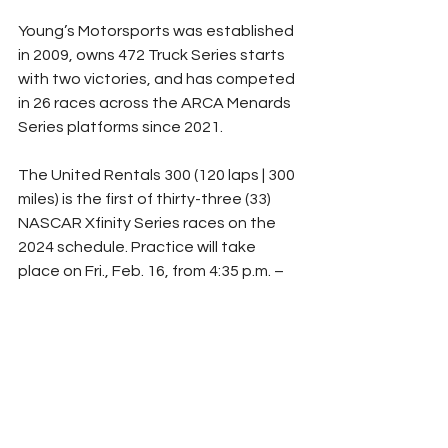
Young’s Motorsports was established 
in 2009, owns 472 Truck Series starts 
with two victories, and has competed 
in 26 races across the ARCA Menards 
Series platforms since 2021.
The United Rentals 300 (120 laps | 300 
miles) is the first of thirty-three (33) 
NASCAR Xfinity Series races on the 
2024 schedule. Practice will take 
place on Fri., Feb. 16, from 4:35 p.m. – 
5:25 p.m., and the qualifying session 
begins on Sat., Feb. 17, at 11:30 a.m. 
The field will take the green flag 
shortly after 5:00 p.m. with live 
coverage on FS1.
For more on Young’s Motorsports, 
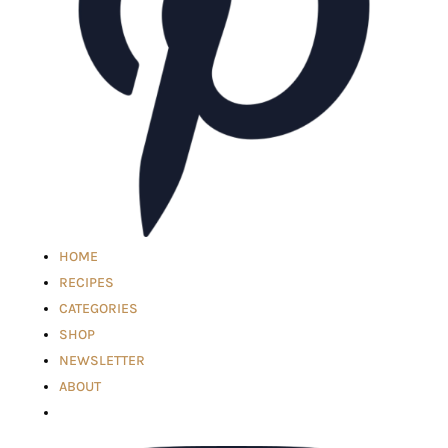
HOME
RECIPES
CATEGORIES
SHOP
NEWSLETTER
ABOUT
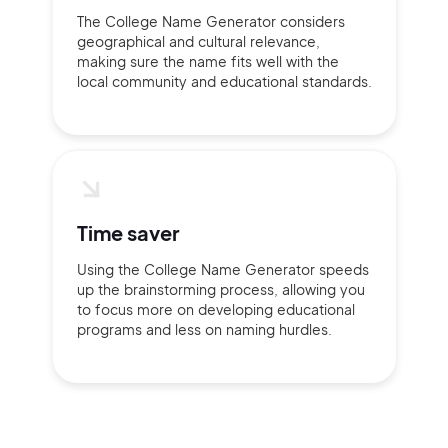
The College Name Generator considers
geographical and cultural relevance,
making sure the name fits well with the
local community and educational standards.
Time saver
Using the College Name Generator speeds
up the brainstorming process, allowing you
to focus more on developing educational
programs and less on naming hurdles.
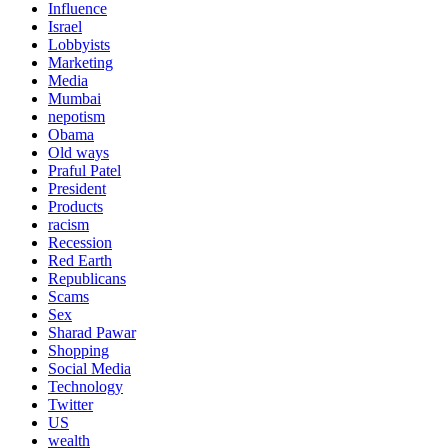
Influence
Israel
Lobbyists
Marketing
Media
Mumbai
nepotism
Obama
Old ways
Praful Patel
President
Products
racism
Recession
Red Earth
Republicans
Scams
Sex
Sharad Pawar
Shopping
Social Media
Technology
Twitter
US
wealth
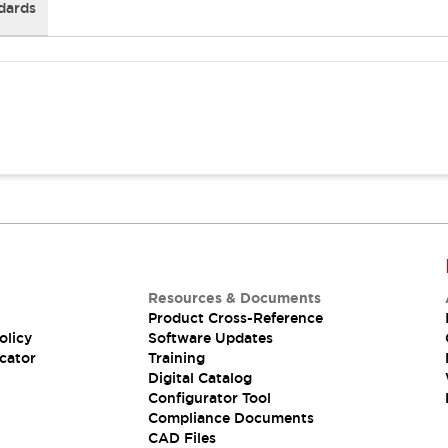
dards
Resources & Documents
Product Cross-Reference
olicy
Software Updates
cator
Training
Digital Catalog
Configurator Tool
Compliance Documents
CAD Files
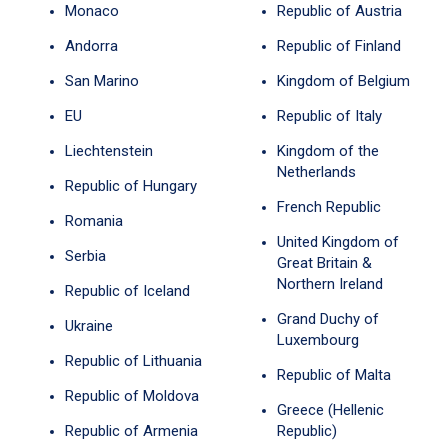
Monaco
Republic of Austria
Andorra
Republic of Finland
San Marino
Kingdom of Belgium
EU
Republic of Italy
Liechtenstein
Kingdom of the
Netherlands
Republic of Hungary
French Republic
Romania
United Kingdom of
Serbia
Great Britain &
Northern Ireland
Republic of Iceland
Grand Duchy of
Ukraine
Luxembourg
Republic of Lithuania
Republic of Malta
Republic of Moldova
Greece (Hellenic
Republic of Armenia
Republic)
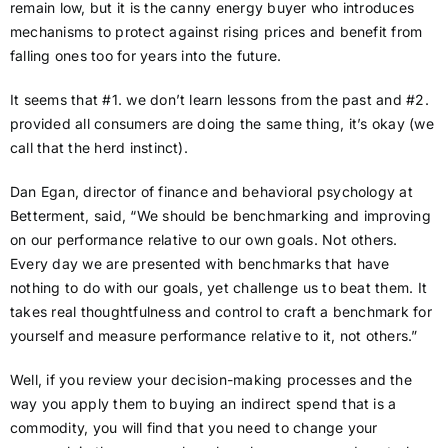
remain low, but it is the canny energy buyer who introduces
mechanisms to protect against rising prices and benefit from
falling ones too for years into the future.
It seems that #1. we don’t learn lessons from the past and #2.
provided all consumers are doing the same thing, it’s okay (we
call that the herd instinct).
Dan Egan, director of finance and behavioral psychology at
Betterment, said, “We should be benchmarking and improving
on our performance relative to our own goals. Not others.
Every day we are presented with benchmarks that have
nothing to do with our goals, yet challenge us to beat them. It
takes real thoughtfulness and control to craft a benchmark for
yourself and measure performance relative to it, not others.”
Well, if you review your decision-making processes and the
way you apply them to buying an indirect spend that is a
commodity, you will find that you need to change your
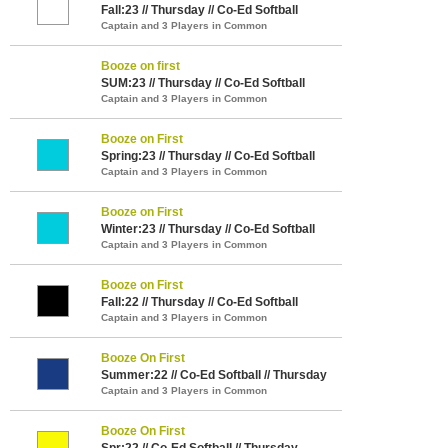
Fall:23 // Thursday // Co-Ed Softball
Captain and 3 Players in Common
Booze on first
SUM:23 // Thursday // Co-Ed Softball
Captain and 3 Players in Common
Booze on First
Spring:23 // Thursday // Co-Ed Softball
Captain and 3 Players in Common
Booze on First
Winter:23 // Thursday // Co-Ed Softball
Captain and 3 Players in Common
Booze on First
Fall:22 // Thursday // Co-Ed Softball
Captain and 3 Players in Common
Booze On First
Summer:22 // Co-Ed Softball // Thursday
Captain and 3 Players in Common
Booze On First
Spr:22 // Co-Ed Softball // Thursday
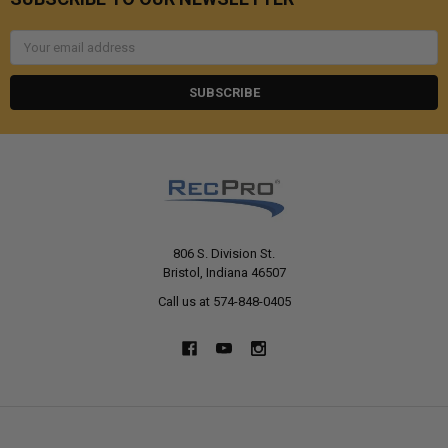
Email
Address
806 S. Division St.
Bristol, Indiana 46507
Call us at 574-848-0405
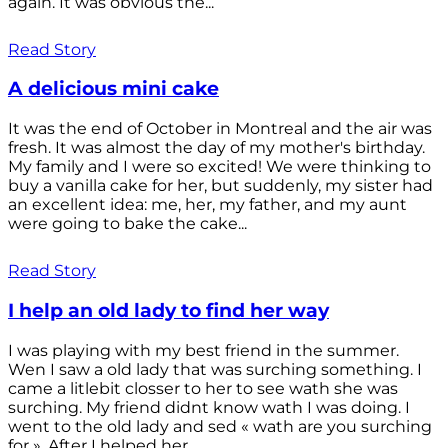
again. It was obvious the...
Read Story
A delicious mini cake
It was the end of October in Montreal and the air was
fresh. It was almost the day of my mother's birthday.
My family and I were so excited! We were thinking to
buy a vanilla cake for her, but suddenly, my sister had
an excellent idea: me, her, my father, and my aunt
were going to bake the cake...
Read Story
I help an old lady to find her way
I was playing with my best friend in the summer.
Wen I saw a old lady that was surching something. I
came a litlebit closser to her to see wath she was
surching. My friend didnt know wath I was doing. I
went to the old lady and sed « wath are you surching
for ». After I helped her...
####
[Request] Convert the lines of the data above into a JSON list of strings, one string per line with blank lines left out. Begin at the line that has "remain low, but" and stop after the line that has "It seems that".

[Reply]
[
  "remain low, but it is the canny energy buyer who introduces",
  "mechanisms to protect against rising prices and benefit from",
  "falling ones too for years into the future.",
  "It seems that #1. we don’t learn lessons from the past and #2."
]